◆ 作業内容: 以下のすべての行にあるテキストを、空行と画像を除いてMarkdownの表に書き換える。表は通し番号を入れる「番号」列と、各行の文を入れる「テキスト」列の二列とする。

◆ 表示情報:

• • •

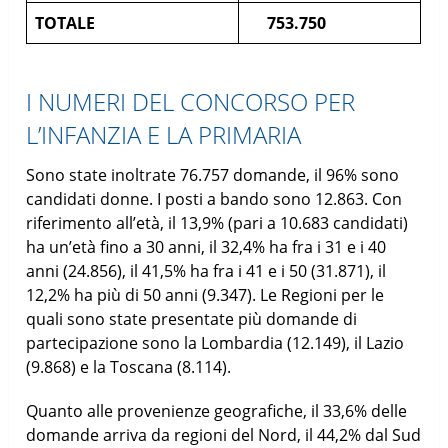
TOTALE
753.750
I NUMERI DEL CONCORSO PER
L’INFANZIA E LA PRIMARIA
Sono state inoltrate 76.757 domande, il 96% sono
candidati donne. I posti a bando sono 12.863. Con
riferimento all’età, il 13,9% (pari a 10.683 candidati)
ha un’età fino a 30 anni, il 32,4% ha fra i 31 e i 40
anni (24.856), il 41,5% ha fra i 41 e i 50 (31.871), il
12,2% ha più di 50 anni (9.347). Le Regioni per le
quali sono state presentate più domande di
partecipazione sono la Lombardia (12.149), il Lazio
(9.868) e la Toscana (8.114).
Quanto alle provenienze geografiche, il 33,6% delle
domande arriva da regioni del Nord, il 44,2% dal Sud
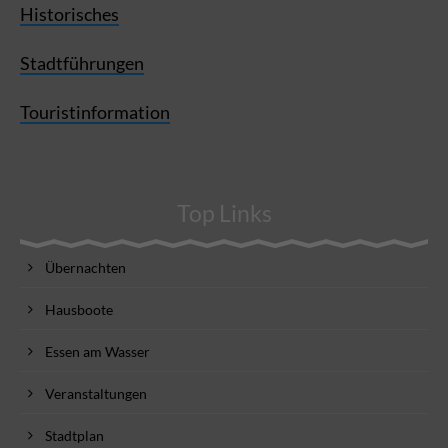
Historisches
Stadtführungen
Touristinformation
Top Links
Übernachten
Hausboote
Essen am Wasser
Veranstaltungen
Stadtplan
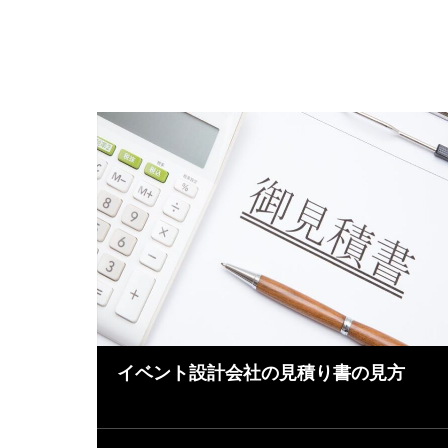
イベント設計会社の見積り書の見方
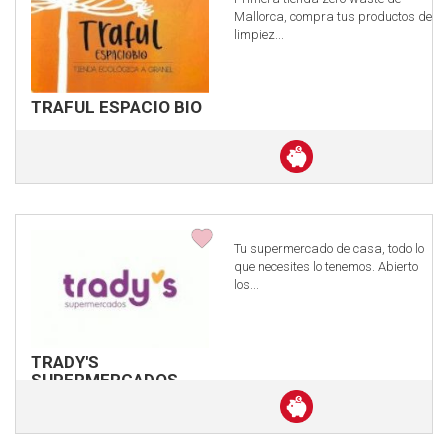
Mallorca, compra tus productos de
limpiez...
TRAFUL ESPACIO BIO
Descuento
en
efectivo
Tu supermercado de casa, todo lo
que necesites lo tenemos. Abierto
los...
TRADY'S
SUPERMERCADOS
Descuento
en
efectivo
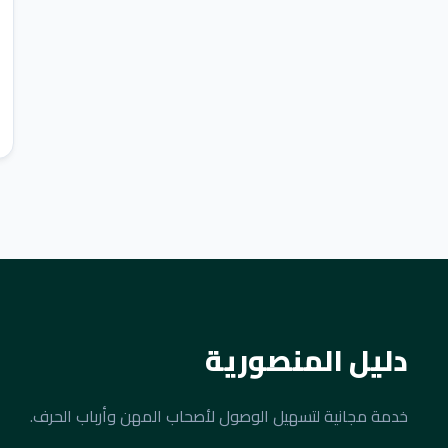
دليل المنصورية
خدمة مجانية لتسهيل الوصول لأصحاب المهن وأرباب الحرف.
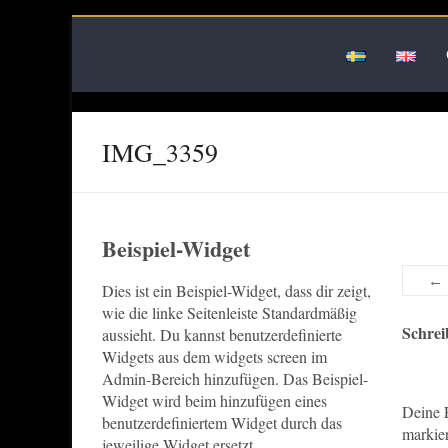
Skip
to
content
IMG_3359
Beispiel-Widget
← 
Dies ist ein Beispiel-Widget, dass dir zeigt,
wie die linke Seitenleiste Standardmäßig
Schre
aussieht. Du kannst benutzerdefinierte
Widgets aus dem widgets screen im
Admin-Bereich hinzufügen. Das Beispiel-
Widget wird beim hinzufügen eines
Deine E
benutzerdefiniertem Widget durch das
markier
jeweilige Widget ersetzt.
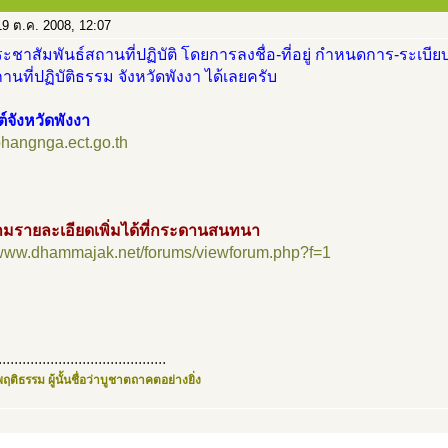
9 ต.ค. 2008, 12:07
ะชาสัมพันธ์สถานที่ปฏิบัติ โดยการลงชื่อ-ที่อยู่ กำหนดการ-ระเบียบ
นที่ปฏิบัติธรรม จังหวัดพังงา ได้เลยครับ
ต์จังหวัดพังงา
/phangnga.ect.go.th
มรายละเอียดเพิ่มได้ที่กระดานสนทนา
//www.dhammajak.net/forums/viewforum.php?f=1
..........................................
ฤติธรรม ผู้นั้นชื่อว่าบูชาตถาคตอย่างยิ่ง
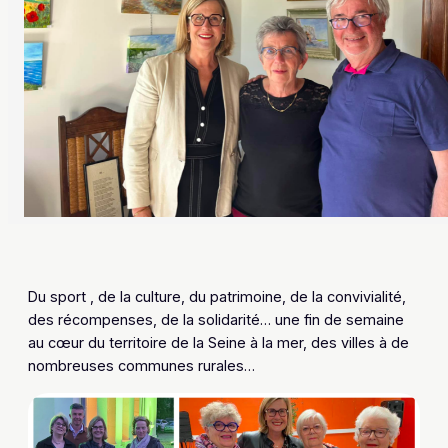
Du sport , de la culture, du patrimoine, de la convivialité,
des récompenses, de la solidarité… une fin de semaine
au cœur du territoire de la Seine à la mer, des villes à de
nombreuses communes rurales…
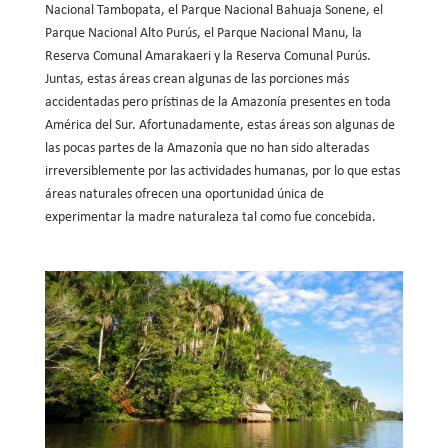
Nacional Tambopata, el Parque Nacional Bahuaja Sonene, el
Parque Nacional Alto Purús, el Parque Nacional Manu, la
Reserva Comunal Amarakaeri y la Reserva Comunal Purús.
Juntas, estas áreas crean algunas de las porciones más
accidentadas pero prístinas de la Amazonía presentes en toda
América del Sur. Afortunadamente, estas áreas son algunas de
las pocas partes de la Amazonía que no han sido alteradas
irreversiblemente por las actividades humanas, por lo que estas
áreas naturales ofrecen una oportunidad única de
experimentar la madre naturaleza tal como fue concebida.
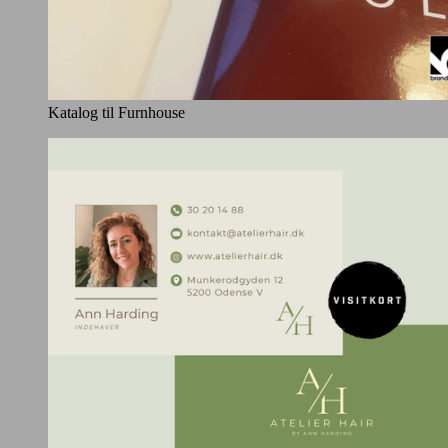
Katalog til Furnhouse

• • •

◆ 出力:
| 番号 | テキスト |
|---|---|
| 1 | TOTALE |
| 2 | 753.750 |
| 3 | I NUMERI DEL CONCORSO PER |
| 4 | L’INFANZIA E LA PRIMARIA |
| 5 | Sono state inoltrate 76.757 domande, il 96% sono |
| 6 | candidati donne. I posti a bando sono 12.863. Con |
| 7 | riferimento all’età, il 13,9% (pari a 10.683 candidati) |
| 8 | ha un’età fino a 30 anni, il 32,4% ha fra i 31 e i 40 |
| 9 | anni (24.856), il 41,5% ha fra i 41 e i 50 (31.871), il |
| 10 | 12,2% ha più di 50 anni (9.347). Le Regioni per le |
| 11 | quali sono state presentate più domande di |
| 12 | partecipazione sono la Lombardia (12.149), il Lazio |
| 13 | (9.868) e la Toscana (8.114). |
| 14 | Quanto alle provenienze geografiche, il 33,6% delle |
| 15 | domande arriva da regioni del Nord, il 44,2% dal Sud |
| 16 | Historisches |
| 17 | Stadtführungen |
| 18 | Touristinformation |
| 19 | Top Links |
| 20 | Übernachten |
| 21 | Hausboote |
| 22 | Essen am Wasser |
| 23 | Veranstaltungen |
| 24 | Stadtplan |
| 25 | イベント設計会社の見積り書の見方 |
| 26 | Mallorca, compra tus productos de |
| 27 | limpiez... |
| 28 | TRAFUL ESPACIO BIO |
| 29 | Descuento |
| 30 | en |
| 31 | efectivo |
| 32 | Tu supermercado de casa, todo lo |
| 33 | que necesites lo tenemos. Abierto |
| 34 | los... |
| 35 | TRADY'S |
| 36 | SUPERMERCADOS |
| 37 | Descuento |
| 38 | en |
| 39 | efectivo |
| 40 | دليل المنصورية |
| 41 | خدمة مجانية لتسهيل الوصول لأصحاب المهن وأرباب الحرف. |
| 42 | Skip |
| 43 | to |
| 44 | content |
| 45 | IMG_3359 |
| 46 | Beispiel-Widget |
| 47 | ←  |
| 48 | Dies ist ein Beispiel-Widget, dass dir zeigt, |
| 49 | wie die linke Seitenleiste Standardmäßig |
| 50 | Schre |
| 51 | aussieht. Du kannst benutzerdefinierte |
| 52 | Widgets aus dem widgets screen im |
| 53 | Admin-Bereich hinzufügen. Das Beispiel- |
| 54 | Widget wird beim hinzufügen eines |
| 55 | Deine E |
| 56 | benutzerdefiniertem Widget durch das |
| 57 | markier |
| 58 | jeweilige Widget ersetzt. |
| 59 | 9 ต.ค. 2008, 12:07 |
| 60 | ะชาสัมพันธ์สถานที่ปฏิบัติ โดยการลงชื่อ-ที่อยู่ กำหนดการ-ระเบียบ |
| 61 | นที่ปฏิบัติธรรม จังหวัดพังงา ได้เลยครับ |
| 62 | ต์จังหวัดพังงา |
| 63 | /phangnga.ect.go.th |
| 64 | มรายละเอียดเพิ่มได้ที่กระดานสนทนา |
| 65 | //www.dhammajak.net/forums/viewforum.php?f=1 |
| 66 | .......................................... |
| 67 | ฤติธรรม ผู้นั้นชื่อว่าบูชาตถาคตอย่างยิ่ง |
| 68 | Du sport , de la culture, du patrimoine, de la convivialité, |
| 69 | des récompenses, de la solidarité… une fin de semaine |
| 70 | au cœur du territoire de la Seine à la mer, des villes à de |
| 71 | nombreuses communes rurales… |
| 72 | Nacional Tambopata, el Parque Nacional Bahuaja Sonene, el |
| 73 | Parque Nacional Alto Purús, el Parque Nacional Manu, la |
| 74 | Reserva Comunal Amarakaeri y la Reserva Comunal Purús. |
| 75 | Juntas, estas áreas crean algunas de las porciones más |
| 76 | accidentadas pero prístinas de la Amazonía presentes en toda |
| 77 | América del Sur. Afortunadamente, estas áreas son algunas de |
| 78 | las pocas partes de la Amazonía que no han sido alteradas |
| 79 | irreversiblemente por las actividades humanas, por lo que estas |
| 80 | áreas naturales ofrecen una oportunidad única de |
| 81 | experimentar la madre naturaleza tal como fue concebida. |
| 82 | Katalog til Furnhouse |